Proche Orient, en route pour le chaos ?
par Henri Diacono
lundi 16 mars 2009
Tout le laisse supposer. Trois évènements très récents, survenus en Palestine, Israël et Washington, laisseraient en effet supposer que la tension dans cette région du monde monte d’un seul coup de plusieurs crans.
Le plus surprenant et le plus menaçant de ces évènements est venu de Tel Aviv, dans la nuit de dimanche à lundi. Une porte parole du Likoud de Netanyahu annonçait la signature d’une coalition avec le parti d’extrême droite Israël Beiteinou. Rien de bien nouveau. Il fallait s’attendre à une telle alliance dès lors que le rapprochement avec le centre s’était avéré impossible.
La menace vient du partage des pouvoirs dans cette coalition tel que l’a décrit la porte parole, Miri Rheiman, et tel qu’il a été diffusé lundi par les agences de presse internationales. « Aux termes de cet accord, Israël Beitenou va obtenir le ministère des Affaires étrangères, qui doit revenir au chef de ce parti Avigdor Lieberman, ainsi que les portefeuilles de la Sécurité intérieure, des Infrastructures, du Tourisme et de l’Intégration (des nouveaux immigrants), a ajouté la porte-parole. » révèle ainsi l’AFP.
Avigdor Lieberman, anti-arabe viscéral, se retrouve ainsi chef de la diplomatie israélienne et son parti, excusez du peu, obtient en outre trois autres portefeuilles-clés. Cette distribution « extrémisme de droite » laisse présager que les éventuels accords de paix avec les palestiniens du Hamas et du Fatah auront du plomb dans l’aile, et pour longtemps, que la Palestine en tant qu’Etat ne verra jamais le jour, et que la colonisation de la Cisjordanie se poursuivra à marche forcée.
Ce n’est pas tout. Les quatre autres formations, qui devraient également entrer dans la future coalition et qui comptent au total 23 députés, sont toutes ultras nationalistes ou orthodoxes. « Selon la radio publique, M. Netanyahu espère signer d’autres accords de coalitions avec ces partis dans les prochains jours et présenter son gouvernement jeudi pour obtenir l’investiture du parlement » dixit l’AFP.
Pour leur part, les palestiniens du Fatah et du Hamas mettent du temps à se mettre d’accord sur la plate-forme d’une union politique en Egypte qui accueille leur dialogue et enfin du côté des Etats Unis, Charles Freeman, un diplomate chevronné, qui avait été choisi par l’administration Obama pour occuper le poste de « principal analyste des services de renseignements américains (National Intelligence Council), s’est désisté récemment, accusant le lobby israélien de diffamation à son égard et de vouloir « empêcher l’opinion ou le gouvernement américains d’examiner toute option politique opposée au Moyen Orient à la faction au pouvoir en Israël, permettant à celle-ci d’adopter et de maintenir des politiques qui, à terme, menacent les Etats Unis et Israël. »
Dès lors quelques questions sont en droit d’être posées.
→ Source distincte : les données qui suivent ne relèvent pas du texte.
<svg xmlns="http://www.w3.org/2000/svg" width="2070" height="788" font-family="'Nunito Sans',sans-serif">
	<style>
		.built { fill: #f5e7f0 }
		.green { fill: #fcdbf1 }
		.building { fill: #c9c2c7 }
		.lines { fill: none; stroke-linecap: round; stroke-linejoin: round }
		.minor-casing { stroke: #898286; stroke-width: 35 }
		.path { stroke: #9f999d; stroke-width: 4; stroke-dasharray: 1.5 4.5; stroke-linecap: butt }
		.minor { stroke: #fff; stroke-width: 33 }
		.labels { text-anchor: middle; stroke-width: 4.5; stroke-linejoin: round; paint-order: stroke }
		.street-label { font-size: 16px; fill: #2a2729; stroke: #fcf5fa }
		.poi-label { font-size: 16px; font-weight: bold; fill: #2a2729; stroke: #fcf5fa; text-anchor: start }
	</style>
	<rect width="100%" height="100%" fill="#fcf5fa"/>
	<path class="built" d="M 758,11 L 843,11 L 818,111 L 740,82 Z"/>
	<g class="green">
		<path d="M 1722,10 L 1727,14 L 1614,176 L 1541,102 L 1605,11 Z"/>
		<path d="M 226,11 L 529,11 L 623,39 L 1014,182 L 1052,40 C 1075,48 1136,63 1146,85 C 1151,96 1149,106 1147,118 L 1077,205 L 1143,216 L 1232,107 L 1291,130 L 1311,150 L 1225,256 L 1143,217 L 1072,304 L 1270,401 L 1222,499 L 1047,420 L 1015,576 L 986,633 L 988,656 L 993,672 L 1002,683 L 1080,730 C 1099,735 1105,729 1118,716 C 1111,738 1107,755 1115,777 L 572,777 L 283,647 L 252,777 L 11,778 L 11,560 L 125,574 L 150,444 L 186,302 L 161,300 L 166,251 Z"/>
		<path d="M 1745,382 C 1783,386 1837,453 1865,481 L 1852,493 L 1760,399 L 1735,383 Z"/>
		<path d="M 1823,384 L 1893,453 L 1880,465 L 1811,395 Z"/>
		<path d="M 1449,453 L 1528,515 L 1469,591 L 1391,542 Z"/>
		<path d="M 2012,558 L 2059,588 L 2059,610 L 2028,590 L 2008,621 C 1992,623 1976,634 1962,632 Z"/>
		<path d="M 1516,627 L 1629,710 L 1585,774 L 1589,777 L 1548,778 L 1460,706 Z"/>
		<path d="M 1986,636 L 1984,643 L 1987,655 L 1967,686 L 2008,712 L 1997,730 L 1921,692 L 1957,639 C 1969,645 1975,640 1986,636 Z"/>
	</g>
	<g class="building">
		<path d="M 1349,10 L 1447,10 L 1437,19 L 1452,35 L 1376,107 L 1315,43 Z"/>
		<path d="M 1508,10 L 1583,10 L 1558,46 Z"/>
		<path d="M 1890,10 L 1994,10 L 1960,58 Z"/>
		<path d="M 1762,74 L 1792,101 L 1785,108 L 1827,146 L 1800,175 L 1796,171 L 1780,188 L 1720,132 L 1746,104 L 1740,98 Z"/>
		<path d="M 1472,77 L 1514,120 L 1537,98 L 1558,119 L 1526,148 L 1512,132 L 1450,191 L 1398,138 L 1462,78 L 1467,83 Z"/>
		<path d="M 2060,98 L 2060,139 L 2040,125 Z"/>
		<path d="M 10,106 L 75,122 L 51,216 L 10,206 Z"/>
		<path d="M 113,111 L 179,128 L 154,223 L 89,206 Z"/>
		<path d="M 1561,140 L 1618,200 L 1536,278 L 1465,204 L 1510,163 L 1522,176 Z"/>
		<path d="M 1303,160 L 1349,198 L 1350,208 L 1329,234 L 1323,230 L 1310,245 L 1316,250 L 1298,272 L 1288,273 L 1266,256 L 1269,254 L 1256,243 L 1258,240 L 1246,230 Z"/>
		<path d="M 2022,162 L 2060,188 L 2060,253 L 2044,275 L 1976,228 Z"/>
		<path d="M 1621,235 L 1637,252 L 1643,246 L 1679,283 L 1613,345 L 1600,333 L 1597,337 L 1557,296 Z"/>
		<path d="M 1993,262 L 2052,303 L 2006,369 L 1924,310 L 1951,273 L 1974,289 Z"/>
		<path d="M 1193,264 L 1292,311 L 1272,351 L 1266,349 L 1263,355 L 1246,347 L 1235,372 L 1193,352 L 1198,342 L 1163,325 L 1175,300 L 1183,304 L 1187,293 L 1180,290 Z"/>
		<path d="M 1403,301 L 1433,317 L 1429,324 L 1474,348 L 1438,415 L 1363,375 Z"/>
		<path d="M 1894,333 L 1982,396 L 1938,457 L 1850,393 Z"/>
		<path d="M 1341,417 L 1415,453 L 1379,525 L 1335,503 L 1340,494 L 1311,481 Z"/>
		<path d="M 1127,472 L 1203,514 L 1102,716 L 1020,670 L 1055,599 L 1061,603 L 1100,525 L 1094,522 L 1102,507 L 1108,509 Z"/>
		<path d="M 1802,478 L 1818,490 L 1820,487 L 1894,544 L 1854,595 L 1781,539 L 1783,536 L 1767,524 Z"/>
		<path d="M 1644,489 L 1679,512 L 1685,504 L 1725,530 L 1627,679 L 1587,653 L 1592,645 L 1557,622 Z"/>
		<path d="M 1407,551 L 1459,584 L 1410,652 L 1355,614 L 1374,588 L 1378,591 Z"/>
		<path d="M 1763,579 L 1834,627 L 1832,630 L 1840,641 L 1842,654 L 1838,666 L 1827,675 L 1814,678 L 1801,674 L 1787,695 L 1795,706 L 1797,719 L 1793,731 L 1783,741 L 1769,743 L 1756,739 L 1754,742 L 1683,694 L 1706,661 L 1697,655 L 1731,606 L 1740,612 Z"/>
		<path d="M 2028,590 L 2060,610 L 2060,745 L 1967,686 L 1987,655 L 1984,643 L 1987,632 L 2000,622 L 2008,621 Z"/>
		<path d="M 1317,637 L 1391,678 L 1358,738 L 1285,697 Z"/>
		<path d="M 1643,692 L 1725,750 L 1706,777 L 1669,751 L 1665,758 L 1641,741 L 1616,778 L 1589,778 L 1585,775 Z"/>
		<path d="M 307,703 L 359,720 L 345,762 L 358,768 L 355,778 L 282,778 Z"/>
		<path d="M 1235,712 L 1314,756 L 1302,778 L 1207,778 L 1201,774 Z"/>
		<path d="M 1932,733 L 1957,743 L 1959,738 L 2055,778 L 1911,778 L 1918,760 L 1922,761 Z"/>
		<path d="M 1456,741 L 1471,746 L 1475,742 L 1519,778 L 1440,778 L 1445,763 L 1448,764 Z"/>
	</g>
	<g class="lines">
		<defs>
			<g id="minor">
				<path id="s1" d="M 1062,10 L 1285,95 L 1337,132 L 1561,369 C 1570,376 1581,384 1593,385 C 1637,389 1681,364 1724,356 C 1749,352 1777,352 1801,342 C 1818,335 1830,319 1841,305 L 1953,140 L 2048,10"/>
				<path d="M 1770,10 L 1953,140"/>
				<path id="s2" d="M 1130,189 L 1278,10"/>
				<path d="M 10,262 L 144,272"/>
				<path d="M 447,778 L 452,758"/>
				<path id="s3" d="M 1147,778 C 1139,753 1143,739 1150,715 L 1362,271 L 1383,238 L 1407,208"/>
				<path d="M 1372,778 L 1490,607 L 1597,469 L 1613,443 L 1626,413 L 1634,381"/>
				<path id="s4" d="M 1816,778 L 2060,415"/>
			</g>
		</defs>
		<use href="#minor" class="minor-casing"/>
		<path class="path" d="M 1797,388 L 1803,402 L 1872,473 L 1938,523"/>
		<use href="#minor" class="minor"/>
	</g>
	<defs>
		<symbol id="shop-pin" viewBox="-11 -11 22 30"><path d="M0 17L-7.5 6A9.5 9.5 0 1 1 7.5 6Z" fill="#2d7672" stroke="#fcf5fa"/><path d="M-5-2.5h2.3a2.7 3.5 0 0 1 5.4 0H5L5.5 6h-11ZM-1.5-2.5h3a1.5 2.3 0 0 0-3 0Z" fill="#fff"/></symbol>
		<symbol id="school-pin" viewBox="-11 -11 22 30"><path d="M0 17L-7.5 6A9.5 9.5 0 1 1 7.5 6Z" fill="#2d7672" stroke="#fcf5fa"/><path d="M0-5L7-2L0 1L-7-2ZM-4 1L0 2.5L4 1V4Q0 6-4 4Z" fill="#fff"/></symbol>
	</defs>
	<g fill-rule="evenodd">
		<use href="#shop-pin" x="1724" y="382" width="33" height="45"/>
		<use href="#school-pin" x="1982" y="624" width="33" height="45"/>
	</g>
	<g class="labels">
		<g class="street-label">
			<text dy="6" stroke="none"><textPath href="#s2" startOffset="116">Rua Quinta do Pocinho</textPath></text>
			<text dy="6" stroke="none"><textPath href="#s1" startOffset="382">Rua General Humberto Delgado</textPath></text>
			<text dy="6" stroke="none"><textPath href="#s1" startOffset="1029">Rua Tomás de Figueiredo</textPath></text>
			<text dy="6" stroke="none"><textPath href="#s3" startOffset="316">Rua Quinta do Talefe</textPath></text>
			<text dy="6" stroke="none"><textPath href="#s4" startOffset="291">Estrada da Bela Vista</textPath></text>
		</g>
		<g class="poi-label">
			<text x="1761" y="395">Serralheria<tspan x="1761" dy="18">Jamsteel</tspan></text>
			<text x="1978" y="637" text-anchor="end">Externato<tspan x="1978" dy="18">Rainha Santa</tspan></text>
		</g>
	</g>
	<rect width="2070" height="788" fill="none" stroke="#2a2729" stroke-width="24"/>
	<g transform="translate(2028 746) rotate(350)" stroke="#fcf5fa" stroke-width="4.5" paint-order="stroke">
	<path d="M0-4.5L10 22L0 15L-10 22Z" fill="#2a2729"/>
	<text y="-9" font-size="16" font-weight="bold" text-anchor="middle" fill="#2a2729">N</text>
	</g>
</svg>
La plus importante est sans nul doute l’attitude actuelle des Etats Unis. La récente coalition israélienne n’est-elle pas destinée à « prendre de vitesse » la diplomatie US ? Quelle est d’autre part la réaction de celle-ci devant les déclarations de Freeman quant à l’intrusion du lobby juif américain dans la politique moyen orientale des USA ? Côté européen, français notamment, quelle sera la ou les réactions vis-à-vis du virage « ultra nationaliste » pris par Israël ? Le Président d’Israël enfin, Shimon Pérez, homme de gauche, co-auteur des accords (défunts) d’Oslo acceptera-t-il un tel gouvernement pour son pays ? Si ces questions demeuraient sans réponse alors, oui, le chaos ferait très vite place à l’horreur.